> WHAT TO DO
Retype the listing below word for word, from the line containing "2015, 2019, 2020, 2021, 2017, 2016, 2023, 2022, 2018" down to the line containing "What is the maximum value shown in the chart?", with both of those lines included. Leave out the pictures.

> MATERIAL SUPPLIED
· · · · ·
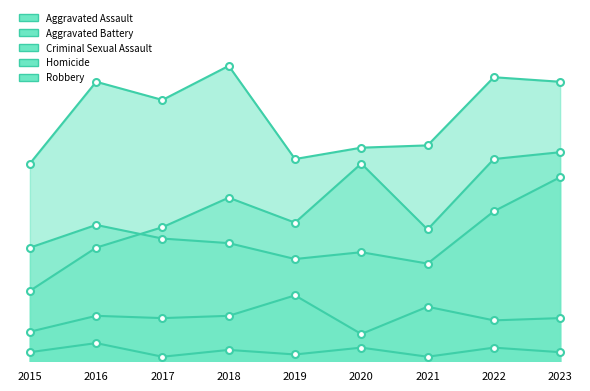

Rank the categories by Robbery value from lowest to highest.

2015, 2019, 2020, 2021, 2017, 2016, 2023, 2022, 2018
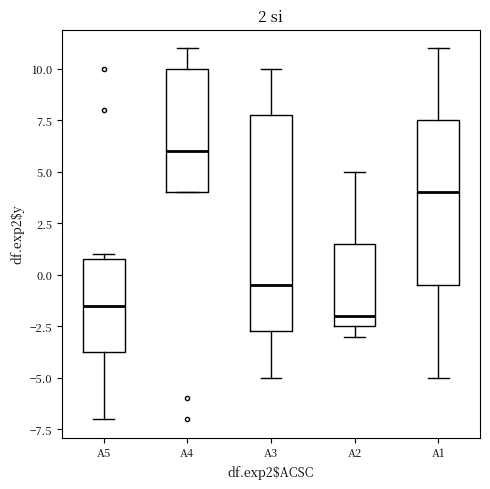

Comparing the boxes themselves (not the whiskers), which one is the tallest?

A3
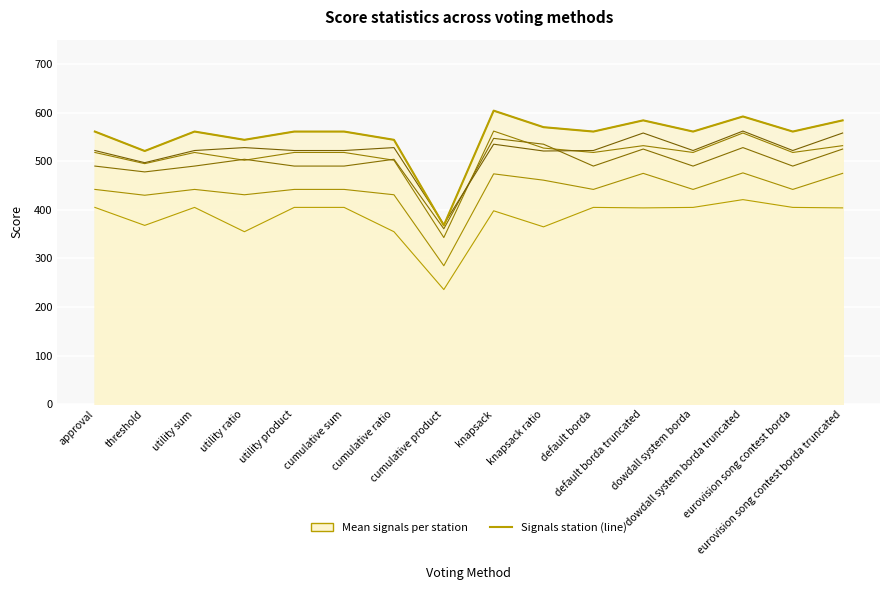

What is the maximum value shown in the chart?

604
· · · · ·
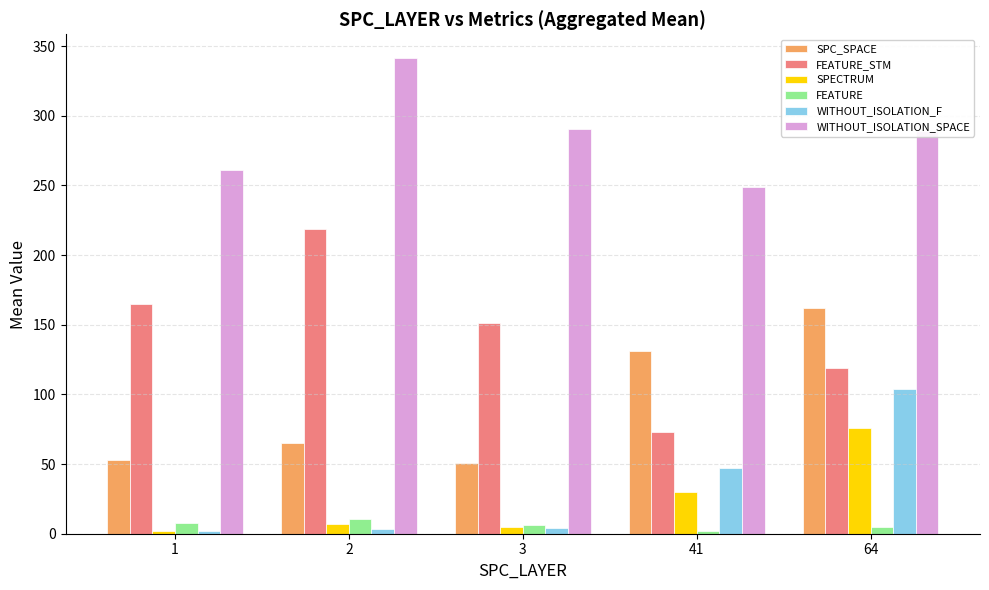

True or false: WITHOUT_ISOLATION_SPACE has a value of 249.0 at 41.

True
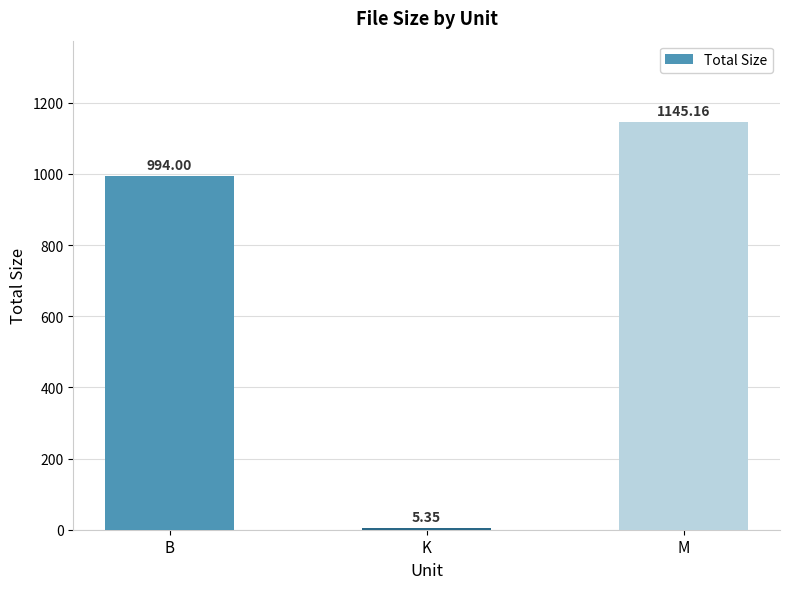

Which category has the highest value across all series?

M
· · · · ·
> WRITTEN ANSWER
2015, 2019, 2020, 2021, 2017, 2016, 2023, 2022, 2018

Comparing the boxes themselves (not the whiskers), which one is the tallest?

A3

What is the maximum value shown in the chart?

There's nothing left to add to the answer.